Let $a$, $b$ and $c$ be positive real numbers.

$(i)$ Prove that $4(a^3 + b^3) \geq (a+b)^3$

$(ii)$ Prove that $9(a^3 + b^3 + c^3) \geq (a+b+c)^3$

## Solution

For $(i)$, we have

\begin{align} a^3+b^3 &\geq& a^3+b^3 \label{y1996r1p5e1}\\ 3(a^3+b^3) &\geq& 3(ab^2 + ba^2) \label{y1996r1p5e2} \end{align}

$\ref{y1996r1p5e1}$ is trivial.

We get $\ref{y1996r1p5e2}$ from Muirhead’s inequality because $(3,0)$ majorizes $(2,1)$.
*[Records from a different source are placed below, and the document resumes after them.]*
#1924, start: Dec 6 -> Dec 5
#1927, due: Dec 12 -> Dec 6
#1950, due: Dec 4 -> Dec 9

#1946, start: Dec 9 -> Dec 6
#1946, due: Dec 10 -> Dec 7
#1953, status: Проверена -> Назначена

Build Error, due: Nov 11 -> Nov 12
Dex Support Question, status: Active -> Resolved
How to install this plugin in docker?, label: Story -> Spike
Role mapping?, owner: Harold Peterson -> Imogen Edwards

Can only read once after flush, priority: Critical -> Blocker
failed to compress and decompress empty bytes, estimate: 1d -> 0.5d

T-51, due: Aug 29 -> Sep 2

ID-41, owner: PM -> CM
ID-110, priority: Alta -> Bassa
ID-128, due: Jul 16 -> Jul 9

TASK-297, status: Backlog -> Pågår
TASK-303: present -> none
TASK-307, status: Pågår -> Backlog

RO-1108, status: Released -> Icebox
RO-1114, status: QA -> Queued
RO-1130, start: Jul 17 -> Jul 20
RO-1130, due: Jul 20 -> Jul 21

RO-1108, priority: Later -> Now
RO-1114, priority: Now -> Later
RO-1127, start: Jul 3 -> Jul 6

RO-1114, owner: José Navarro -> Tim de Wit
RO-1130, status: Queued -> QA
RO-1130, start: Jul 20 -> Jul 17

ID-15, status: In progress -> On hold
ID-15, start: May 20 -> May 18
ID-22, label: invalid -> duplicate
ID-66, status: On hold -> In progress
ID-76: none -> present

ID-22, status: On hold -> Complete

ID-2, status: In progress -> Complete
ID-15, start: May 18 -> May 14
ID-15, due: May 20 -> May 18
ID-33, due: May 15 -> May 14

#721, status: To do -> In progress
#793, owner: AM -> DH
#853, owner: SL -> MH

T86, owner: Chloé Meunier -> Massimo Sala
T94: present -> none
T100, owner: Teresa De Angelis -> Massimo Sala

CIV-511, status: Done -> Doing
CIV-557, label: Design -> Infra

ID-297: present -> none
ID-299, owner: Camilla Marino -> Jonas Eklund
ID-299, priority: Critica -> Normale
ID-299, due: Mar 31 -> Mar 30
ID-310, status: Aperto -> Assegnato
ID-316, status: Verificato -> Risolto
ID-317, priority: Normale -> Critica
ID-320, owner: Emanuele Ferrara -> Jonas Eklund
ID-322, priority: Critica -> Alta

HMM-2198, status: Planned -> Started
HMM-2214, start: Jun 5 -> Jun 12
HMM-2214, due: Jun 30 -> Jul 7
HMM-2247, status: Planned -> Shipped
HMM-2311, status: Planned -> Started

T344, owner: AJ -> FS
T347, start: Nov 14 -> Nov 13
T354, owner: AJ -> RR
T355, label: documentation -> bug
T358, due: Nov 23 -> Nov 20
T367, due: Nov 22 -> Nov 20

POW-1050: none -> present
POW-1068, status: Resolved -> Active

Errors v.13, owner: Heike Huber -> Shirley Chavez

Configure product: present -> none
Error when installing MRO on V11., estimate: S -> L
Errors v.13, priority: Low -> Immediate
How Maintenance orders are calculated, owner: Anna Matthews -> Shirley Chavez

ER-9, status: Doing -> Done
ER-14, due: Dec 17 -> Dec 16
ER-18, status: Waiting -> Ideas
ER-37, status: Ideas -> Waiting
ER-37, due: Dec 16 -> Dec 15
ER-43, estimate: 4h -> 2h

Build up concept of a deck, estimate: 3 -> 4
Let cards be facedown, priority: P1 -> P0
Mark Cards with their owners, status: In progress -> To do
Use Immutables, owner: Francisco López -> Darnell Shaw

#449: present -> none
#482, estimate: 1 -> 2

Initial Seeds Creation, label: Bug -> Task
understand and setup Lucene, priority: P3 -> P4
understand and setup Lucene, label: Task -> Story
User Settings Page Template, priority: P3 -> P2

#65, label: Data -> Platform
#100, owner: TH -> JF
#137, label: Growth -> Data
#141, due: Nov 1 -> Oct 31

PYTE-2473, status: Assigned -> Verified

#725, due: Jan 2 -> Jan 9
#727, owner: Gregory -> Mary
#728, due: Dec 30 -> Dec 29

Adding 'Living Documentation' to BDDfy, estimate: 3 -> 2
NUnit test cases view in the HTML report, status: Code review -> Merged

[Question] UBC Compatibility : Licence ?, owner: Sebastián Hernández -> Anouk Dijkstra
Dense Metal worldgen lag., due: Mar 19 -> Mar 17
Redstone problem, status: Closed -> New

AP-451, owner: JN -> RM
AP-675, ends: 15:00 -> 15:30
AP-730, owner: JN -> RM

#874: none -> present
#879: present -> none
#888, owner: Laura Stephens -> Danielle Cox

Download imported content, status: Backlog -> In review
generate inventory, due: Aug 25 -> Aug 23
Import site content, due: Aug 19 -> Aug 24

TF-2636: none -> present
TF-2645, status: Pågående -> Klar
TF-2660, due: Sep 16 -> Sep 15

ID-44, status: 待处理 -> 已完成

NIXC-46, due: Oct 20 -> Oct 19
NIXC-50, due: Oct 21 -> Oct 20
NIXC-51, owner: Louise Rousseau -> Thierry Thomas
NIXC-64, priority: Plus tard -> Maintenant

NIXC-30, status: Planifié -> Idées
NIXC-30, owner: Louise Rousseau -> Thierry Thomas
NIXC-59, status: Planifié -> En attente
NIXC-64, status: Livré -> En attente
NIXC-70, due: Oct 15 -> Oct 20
Adding $\ref{y1996r1p5e1}$ and $\ref{y1996r1p5e2}$, we get $(i)$.

For $(ii)$, we have \begin{align} a^3+b^3+c^3 &\geq& a^3+b^3+c^3 \label{y1996r1p5e3}\\ 6(a^3+b^3+c^3) &\geq& 3(a^2b + a^2c+b^2a+b^2c+c^2a+c^2b) \label{y1996r1p5e4}\\ 2(a^3+b^3+c^3) &\geq& 6(abc) \label{y1996r1p5e5} \end{align}

$\ref{y1996r1p5e3}$ is trivial.

We get $\ref{y1996r1p5e4}$ from Muirhead’s inequality because $(3,0)$ majorizes $(2,1)$.

We have $\ref{y1996r1p5e5}$, because $AM \geq GM$.

Adding $\ref{y1996r1p5e3}$,$\ref{y1996r1p5e4}$ and $\ref{y1996r1p5e5}$, we get $(ii)$.